Three professional societies — the American Urological Association, the American Society for Radiation Oncology and the Society of Urologic Oncology — have issued a series of evidence-based clinical guidelines on how to manage localized prostate cancer.
The recommendations urge physicians to take cancer severity into account when considering treatment option, but also stress the importance of shared treatment decision-making, in which physician explain and guide their patients through the many options available.
“Selecting optimal care for each prostate cancer patient is a complex process that requires physicians to help patients choose options consistent with the patient’s own values and in accordance with the best available scientific evidence,” Dr. Martin G. Sanda, MD, chair of the guideline development panel and the urology department at Atlanta’s Emory School of Medicine, said in a press release.
“The new clinical guideline offers a framework to facilitate such shared decision-making, while also specifying which cancers are better managed by active surveillance, as well as providing guidance as to which treatments are appropriate for cancers warranting intervention,” said Sanda. “It also provides specifics for implementing care options, managing side effects and administering post-treatment follow-up.”
Before it was finalized, many peer reviewers with various backgrounds approved the document, which offers suggestions on how to best manage localized prostate cancer of varying risk groups.

· · · · ·

### Apply what you read
**a.** According to the text on the prostate cancer guidelines, who chaired the guideline development panel?
**b.** Carry on the text about the prostate cancer guidelines from its last sentence.
The material placed after this text is not needed.

· · · · ·

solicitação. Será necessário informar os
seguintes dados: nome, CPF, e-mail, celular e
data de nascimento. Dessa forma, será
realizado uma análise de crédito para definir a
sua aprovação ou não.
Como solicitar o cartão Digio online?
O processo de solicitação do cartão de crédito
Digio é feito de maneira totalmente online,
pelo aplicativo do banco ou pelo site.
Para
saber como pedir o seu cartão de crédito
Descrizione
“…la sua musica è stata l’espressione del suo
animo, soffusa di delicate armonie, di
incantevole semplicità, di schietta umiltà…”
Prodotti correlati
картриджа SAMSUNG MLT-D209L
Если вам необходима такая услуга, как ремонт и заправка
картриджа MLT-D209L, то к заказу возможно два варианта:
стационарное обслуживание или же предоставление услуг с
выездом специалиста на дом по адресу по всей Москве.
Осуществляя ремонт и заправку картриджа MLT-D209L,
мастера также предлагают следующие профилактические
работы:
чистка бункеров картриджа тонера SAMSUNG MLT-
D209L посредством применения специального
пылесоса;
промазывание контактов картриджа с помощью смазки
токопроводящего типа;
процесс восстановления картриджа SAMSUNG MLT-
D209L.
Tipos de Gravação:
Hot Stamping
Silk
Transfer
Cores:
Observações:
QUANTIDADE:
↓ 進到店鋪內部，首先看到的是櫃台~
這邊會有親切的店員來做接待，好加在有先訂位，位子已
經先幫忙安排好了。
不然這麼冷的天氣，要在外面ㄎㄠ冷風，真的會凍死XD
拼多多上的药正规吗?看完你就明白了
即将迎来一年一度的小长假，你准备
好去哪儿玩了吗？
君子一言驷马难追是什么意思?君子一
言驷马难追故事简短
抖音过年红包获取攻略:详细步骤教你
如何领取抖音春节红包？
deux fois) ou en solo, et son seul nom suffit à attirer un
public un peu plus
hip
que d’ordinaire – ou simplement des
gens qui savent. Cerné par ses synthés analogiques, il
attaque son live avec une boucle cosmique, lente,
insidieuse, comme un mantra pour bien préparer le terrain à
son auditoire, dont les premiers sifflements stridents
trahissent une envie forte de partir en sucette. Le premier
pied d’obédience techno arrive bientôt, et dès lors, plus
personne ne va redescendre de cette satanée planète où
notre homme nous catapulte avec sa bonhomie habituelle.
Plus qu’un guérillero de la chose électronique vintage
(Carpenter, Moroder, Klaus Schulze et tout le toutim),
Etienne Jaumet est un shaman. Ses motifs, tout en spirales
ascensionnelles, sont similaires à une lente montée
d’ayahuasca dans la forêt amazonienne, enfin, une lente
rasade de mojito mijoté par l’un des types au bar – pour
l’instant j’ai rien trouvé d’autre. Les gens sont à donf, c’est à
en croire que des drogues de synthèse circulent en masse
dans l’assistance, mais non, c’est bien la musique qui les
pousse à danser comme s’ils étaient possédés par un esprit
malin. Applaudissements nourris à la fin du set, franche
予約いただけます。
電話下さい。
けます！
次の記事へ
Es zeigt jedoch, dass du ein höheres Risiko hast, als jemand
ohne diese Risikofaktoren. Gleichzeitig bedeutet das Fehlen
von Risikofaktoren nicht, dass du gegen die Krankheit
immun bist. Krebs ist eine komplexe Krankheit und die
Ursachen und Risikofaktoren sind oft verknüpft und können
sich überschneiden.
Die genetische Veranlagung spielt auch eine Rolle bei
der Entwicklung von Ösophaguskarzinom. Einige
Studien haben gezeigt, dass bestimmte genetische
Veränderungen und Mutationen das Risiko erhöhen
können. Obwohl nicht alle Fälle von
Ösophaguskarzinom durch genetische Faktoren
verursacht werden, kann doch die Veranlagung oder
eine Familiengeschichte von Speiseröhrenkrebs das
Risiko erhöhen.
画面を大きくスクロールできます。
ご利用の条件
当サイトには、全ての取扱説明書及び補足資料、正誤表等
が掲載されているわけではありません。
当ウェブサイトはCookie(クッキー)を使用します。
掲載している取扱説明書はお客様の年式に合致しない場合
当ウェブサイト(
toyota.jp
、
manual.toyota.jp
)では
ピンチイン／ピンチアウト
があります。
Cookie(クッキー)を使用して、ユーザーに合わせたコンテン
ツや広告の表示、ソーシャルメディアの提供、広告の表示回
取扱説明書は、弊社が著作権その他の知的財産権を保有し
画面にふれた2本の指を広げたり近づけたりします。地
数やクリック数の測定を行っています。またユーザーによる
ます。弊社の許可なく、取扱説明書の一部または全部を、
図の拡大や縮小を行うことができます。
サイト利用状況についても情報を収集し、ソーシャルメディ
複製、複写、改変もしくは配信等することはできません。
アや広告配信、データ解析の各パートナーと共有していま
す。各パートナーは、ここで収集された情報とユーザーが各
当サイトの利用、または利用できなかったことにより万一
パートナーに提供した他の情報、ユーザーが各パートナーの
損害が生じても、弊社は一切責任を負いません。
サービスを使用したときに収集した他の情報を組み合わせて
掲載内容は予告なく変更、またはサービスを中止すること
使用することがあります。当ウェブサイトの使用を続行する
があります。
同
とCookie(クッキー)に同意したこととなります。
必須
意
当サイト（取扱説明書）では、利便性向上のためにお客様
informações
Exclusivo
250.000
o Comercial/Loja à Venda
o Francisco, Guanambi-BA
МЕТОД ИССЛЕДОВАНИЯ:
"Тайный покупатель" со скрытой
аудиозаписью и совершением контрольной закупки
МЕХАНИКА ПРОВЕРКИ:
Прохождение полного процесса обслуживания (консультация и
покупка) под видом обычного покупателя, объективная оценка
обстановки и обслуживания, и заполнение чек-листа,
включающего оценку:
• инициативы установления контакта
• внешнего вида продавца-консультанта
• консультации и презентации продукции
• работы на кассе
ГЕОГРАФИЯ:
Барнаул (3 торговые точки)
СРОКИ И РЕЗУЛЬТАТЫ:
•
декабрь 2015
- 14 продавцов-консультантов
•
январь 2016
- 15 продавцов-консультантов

· · · · ·

### Answers provided
**a.** Dr. Martin G. Sanda chaired the guideline development panel.

**b.**
Localized prostate cancer — the type that hasn’t spread outside the prostate — that is deemed to have a low risk of spreading or becoming aggressive, is best managed with active surveillance, suggest the guidelines, which recommend radical prostatectomy or radiotherapy in combination with androgen-deprivation therapy for men with intermediate or high-risk tumors.
Since risk stratification is at the core of the guidelines, there’s an entire section defining low, intermediate and high-risk tumors. The document, which contains 68 statements, also offers advice on managing side effects and what to expect from various treatment outcomes, including health-related quality of life.
U.S. doctors will likely diagnose more than 161,000 cases of prostate cancer in 2017. An estimated one in seven men will develop this disease during their lives. However, their odds increase to one in five if they are African-American, and one in three if prostate cancer runs in their families.